# Study text
+++

Speaking at Harvard Law School's Ames Courtroom, Dershowitz said he opposed using drugs and that he would wipe them out if he could. But he added, "I just don't believe there's any way to interdict them."

"Current policy produces most of the evils associated with drugs today," he said, arguing that making drugs illegal has corrupted police and judges, created crime and glamorized the drugs themselves.

As for his legalization program, Dershowitz said he would start by providing legal maintenance doses of heroin to addicts--not by prescription, as in England, but directly injected by physicians at clinics.

The second step would be to legalize marijuana and heroin. He said cocaine and crack are so dangerous that a government should only consider legalizing them after carefully observing the effects of making other drugs legal.

Third would be the criminalization of drug-driving, with attendant strict enforcement. And last, Dershowitz said he would allow random drug testing of anyone in a safety-related profession, from airline pilots to car drivers.

+++

# Entries supplied

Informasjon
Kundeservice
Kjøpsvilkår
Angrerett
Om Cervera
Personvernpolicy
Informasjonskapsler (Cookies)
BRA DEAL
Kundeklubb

+++

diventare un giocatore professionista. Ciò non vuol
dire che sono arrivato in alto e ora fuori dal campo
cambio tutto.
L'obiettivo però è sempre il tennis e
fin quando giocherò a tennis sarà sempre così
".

+++

# Exercise requirements
a - Answer these questions from the drug-legalization text, one line each:
(i) Where was Dershowitz speaking?
(ii) Which drugs does he say a government should consider legalizing only after observing the effects of legalizing other drugs?
(iii) What range of examples does he give for people in a safety-related profession?
b - Echo word for word the stretch of the drug-legalization text from "As for his legalization" through "to car drivers.".
c - Continue the drug-legalization text beyond its final sentence.

# Answers by item number
a -
(i) At Harvard Law School's Ames Courtroom.
(ii) Cocaine and crack.
(iii) From airline pilots to car drivers.

b -
As for his legalization program, Dershowitz said he would start by providing legal maintenance doses of heroin to addicts--not by prescription, as in England, but directly injected by physicians at clinics.

The second step would be to legalize marijuana and heroin. He said cocaine and crack are so dangerous that a government should only consider legalizing them after carefully observing the effects of making other drugs legal.

Third would be the criminalization of drug-driving, with attendant strict enforcement. And last, Dershowitz said he would allow random drug testing of anyone in a safety-related profession, from airline pilots to car drivers.

c -
Burnley, a 1973 Law School graduate, said the United States has laws against rape, murder, and arson--and these problems have not been eliminated.

"There are certain kinds of conduct which we want to discourage," he said. "If you legalize it and remove the moral sanction attached to it, a fair number of people will experiment."

Burnley said that in his own field of transportation, "far and away, the worst problem we have in the railroad industry is narcotics." He cited the Amtrak train disaster outside Washington, D.C., in which the operator later tested positive for drugs. Illegal drug use was a problem in 59 recent accidents, alcohol in six, he continued.